Thermal fluid dynamic analysis of 3D printable metal foams

This study presents a numerical investigation of the pressure drop per unit length and the heat transfer coefficient in 3D printable open-cell metal foams. The ultimate goal is to derive new correlations that allow the prediction of the thermal fluid dynamic performance of the cell using the topological characteristics of the cells and the fluid conditions. The data set included 18 different cell types, each with six different elongations along the flow direction and five porosities, resulting in a total of 540 simulations. The geometries were defined by using the coordinates of the vertices of their ligaments and a connectivity matrix that stored the connections between the different points. The numerical simulations were carried out in laminar flow regime with a constant heat flux boundary condition and air as the working fluid. The flow patterns within the different cells were analysed to understand the mechanism behind the results obtained. The simulations that showed unsteady convergence were discarded. The remaining results produced a reduced data set with 300 simulations. This data set was then used to derive new correlations for the friction factor, the Nusselt number and the area goodness factor.
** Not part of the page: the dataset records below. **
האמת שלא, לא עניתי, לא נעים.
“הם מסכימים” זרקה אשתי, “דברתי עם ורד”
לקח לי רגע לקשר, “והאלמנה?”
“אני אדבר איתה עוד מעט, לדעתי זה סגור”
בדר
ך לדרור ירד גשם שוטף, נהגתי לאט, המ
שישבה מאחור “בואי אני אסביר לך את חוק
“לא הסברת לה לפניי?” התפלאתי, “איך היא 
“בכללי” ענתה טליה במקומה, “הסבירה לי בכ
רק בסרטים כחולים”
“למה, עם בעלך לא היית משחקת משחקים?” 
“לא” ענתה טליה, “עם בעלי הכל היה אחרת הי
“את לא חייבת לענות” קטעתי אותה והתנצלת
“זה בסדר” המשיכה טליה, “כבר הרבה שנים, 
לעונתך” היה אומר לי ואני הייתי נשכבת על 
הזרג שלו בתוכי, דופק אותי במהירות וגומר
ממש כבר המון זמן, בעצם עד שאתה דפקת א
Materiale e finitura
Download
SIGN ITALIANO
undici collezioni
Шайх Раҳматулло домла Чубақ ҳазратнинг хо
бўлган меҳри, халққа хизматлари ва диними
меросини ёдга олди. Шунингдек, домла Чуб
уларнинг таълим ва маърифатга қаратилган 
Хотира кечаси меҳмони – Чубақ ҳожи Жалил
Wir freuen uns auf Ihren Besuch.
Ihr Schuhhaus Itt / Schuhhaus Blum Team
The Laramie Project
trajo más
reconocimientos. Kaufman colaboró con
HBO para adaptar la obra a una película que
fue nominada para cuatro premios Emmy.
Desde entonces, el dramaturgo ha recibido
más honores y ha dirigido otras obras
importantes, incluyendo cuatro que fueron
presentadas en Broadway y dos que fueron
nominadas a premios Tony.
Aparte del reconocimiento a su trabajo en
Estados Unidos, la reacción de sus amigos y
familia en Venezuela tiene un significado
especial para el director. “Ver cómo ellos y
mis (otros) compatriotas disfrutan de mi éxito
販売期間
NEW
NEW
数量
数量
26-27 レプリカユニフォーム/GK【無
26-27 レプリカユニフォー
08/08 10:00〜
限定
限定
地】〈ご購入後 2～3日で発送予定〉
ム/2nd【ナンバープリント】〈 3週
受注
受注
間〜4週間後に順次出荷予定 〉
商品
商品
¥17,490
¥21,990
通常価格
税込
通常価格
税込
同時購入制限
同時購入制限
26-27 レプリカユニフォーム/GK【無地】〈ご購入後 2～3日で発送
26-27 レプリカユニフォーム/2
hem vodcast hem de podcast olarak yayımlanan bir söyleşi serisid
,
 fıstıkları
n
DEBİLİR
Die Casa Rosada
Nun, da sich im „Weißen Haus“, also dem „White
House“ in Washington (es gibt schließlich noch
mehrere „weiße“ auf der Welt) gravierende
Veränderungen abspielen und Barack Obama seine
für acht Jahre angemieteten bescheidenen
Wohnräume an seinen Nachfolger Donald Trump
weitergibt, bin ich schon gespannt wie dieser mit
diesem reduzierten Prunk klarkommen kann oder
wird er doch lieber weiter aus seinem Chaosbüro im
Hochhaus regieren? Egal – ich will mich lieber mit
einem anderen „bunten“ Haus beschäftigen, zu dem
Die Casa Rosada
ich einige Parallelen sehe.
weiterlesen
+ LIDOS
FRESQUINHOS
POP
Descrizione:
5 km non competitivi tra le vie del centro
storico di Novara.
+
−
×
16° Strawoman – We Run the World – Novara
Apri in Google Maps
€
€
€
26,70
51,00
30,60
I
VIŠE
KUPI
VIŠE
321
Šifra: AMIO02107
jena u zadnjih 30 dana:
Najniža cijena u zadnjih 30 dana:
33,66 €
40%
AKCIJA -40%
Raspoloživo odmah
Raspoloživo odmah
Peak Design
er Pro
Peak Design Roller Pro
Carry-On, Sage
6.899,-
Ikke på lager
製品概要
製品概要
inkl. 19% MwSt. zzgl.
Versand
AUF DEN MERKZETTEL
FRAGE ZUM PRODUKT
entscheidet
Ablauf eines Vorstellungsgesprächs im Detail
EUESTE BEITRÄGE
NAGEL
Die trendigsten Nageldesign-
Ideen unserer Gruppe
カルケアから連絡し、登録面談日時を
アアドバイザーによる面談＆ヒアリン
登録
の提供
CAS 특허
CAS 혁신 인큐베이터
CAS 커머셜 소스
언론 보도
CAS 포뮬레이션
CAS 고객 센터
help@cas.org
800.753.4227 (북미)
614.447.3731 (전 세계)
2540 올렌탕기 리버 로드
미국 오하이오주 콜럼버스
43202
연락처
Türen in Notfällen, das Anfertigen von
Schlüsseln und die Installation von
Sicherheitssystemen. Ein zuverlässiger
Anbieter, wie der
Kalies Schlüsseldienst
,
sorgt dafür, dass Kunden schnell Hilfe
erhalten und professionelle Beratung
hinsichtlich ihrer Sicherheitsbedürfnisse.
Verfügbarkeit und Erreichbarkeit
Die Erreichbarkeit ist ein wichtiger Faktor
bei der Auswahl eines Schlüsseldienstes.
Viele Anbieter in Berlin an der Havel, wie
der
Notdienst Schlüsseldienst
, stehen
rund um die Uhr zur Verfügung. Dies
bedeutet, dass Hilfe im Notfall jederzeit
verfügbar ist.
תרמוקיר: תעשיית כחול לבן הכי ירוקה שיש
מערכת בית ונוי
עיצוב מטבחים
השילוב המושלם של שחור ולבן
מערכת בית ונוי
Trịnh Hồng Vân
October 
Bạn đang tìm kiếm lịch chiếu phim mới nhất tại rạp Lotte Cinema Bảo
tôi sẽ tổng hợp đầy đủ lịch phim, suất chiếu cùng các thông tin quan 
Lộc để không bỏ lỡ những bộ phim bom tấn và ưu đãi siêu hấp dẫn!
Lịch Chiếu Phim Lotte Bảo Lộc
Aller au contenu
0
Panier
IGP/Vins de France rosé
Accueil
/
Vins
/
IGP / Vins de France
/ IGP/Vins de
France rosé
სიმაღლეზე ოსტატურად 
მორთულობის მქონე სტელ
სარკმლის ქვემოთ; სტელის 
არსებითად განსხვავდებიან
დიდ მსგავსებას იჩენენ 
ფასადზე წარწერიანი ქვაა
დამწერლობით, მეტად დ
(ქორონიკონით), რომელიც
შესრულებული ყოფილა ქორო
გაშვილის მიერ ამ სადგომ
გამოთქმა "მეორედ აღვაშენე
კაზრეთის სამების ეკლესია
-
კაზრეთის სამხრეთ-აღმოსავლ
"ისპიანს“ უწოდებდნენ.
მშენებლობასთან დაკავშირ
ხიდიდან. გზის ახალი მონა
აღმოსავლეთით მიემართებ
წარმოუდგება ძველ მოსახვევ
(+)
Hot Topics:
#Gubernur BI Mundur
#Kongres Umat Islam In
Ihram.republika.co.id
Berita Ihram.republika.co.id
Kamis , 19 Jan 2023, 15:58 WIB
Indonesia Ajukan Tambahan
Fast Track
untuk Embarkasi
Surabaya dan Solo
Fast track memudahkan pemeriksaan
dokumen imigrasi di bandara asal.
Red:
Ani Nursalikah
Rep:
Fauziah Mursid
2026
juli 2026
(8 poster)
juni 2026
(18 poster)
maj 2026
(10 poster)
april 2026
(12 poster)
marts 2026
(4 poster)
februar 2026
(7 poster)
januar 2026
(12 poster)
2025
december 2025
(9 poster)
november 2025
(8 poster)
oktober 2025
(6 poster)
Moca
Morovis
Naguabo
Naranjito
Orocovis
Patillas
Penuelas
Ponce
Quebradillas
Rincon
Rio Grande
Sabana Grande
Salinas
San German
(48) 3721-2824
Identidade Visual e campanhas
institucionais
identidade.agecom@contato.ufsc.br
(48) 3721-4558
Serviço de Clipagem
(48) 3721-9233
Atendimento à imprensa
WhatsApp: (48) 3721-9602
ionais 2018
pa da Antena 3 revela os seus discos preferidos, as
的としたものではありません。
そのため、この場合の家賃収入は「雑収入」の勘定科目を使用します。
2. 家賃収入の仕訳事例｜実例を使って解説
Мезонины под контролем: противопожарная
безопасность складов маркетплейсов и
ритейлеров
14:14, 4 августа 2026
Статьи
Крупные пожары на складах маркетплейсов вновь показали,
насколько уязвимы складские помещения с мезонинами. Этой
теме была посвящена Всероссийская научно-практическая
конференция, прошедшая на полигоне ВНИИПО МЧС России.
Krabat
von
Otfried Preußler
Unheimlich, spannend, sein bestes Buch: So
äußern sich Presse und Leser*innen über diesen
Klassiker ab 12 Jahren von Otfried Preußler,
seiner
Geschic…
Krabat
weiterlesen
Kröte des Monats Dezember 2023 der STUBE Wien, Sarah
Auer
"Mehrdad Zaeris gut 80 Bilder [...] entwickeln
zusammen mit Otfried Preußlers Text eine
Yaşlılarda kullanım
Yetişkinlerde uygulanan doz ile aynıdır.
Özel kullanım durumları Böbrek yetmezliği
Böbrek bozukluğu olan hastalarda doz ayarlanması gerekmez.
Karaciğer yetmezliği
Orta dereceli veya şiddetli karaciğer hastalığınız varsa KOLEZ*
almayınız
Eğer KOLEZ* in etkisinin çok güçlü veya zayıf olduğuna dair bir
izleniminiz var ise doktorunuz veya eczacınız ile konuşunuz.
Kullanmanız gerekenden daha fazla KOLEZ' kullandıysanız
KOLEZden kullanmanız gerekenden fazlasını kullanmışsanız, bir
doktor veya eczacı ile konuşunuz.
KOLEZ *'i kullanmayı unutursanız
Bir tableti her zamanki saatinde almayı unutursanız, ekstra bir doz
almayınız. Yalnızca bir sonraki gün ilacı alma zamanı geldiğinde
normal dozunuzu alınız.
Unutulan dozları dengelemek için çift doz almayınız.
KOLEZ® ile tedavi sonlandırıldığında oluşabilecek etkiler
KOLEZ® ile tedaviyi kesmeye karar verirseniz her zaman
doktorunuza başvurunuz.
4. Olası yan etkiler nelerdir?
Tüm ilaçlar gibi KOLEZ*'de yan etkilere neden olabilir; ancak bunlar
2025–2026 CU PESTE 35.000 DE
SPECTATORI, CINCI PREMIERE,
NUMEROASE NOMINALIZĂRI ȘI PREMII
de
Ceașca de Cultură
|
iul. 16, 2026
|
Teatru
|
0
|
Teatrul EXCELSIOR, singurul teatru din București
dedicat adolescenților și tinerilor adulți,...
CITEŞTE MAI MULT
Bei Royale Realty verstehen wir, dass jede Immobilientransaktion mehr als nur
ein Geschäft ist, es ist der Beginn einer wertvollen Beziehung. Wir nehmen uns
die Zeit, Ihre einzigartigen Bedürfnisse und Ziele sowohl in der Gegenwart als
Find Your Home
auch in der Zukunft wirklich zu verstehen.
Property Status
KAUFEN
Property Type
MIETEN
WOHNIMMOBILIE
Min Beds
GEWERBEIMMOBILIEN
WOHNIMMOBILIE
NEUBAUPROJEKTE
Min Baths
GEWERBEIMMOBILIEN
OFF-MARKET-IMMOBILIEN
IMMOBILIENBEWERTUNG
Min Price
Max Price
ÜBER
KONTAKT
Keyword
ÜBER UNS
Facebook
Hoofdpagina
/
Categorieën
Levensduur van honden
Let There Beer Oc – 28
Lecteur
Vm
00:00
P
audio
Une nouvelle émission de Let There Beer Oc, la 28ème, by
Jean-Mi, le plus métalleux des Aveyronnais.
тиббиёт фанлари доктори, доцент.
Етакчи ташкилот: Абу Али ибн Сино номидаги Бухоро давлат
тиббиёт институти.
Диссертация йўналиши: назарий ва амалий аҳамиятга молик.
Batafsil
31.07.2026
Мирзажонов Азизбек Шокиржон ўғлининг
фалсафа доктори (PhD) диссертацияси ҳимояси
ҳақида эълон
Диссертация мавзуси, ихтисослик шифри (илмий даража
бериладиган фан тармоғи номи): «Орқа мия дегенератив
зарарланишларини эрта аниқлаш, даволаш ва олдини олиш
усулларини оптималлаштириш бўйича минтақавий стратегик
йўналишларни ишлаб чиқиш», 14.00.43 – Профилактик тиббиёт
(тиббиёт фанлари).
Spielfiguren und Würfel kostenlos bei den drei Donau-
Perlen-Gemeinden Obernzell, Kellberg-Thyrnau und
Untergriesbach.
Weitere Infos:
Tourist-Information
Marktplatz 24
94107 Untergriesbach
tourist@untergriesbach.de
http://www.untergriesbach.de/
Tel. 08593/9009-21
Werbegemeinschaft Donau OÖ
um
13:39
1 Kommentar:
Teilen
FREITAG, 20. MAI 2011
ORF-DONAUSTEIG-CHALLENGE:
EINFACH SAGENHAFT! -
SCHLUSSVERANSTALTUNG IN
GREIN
A simple Nusselt number - Reynolds number correlation was derived using the least squares method, while more complex equations were obtained using the symbolic regression method. The correlations were validated using experimental and numerical data available in the literature. The data used for the validation process were based on porous structures with cell geometries that were not included in the initial data set. The final correlations provided an overview of the effect of the geometric parameters of the cell on the thermal fluid performance of the metal foam.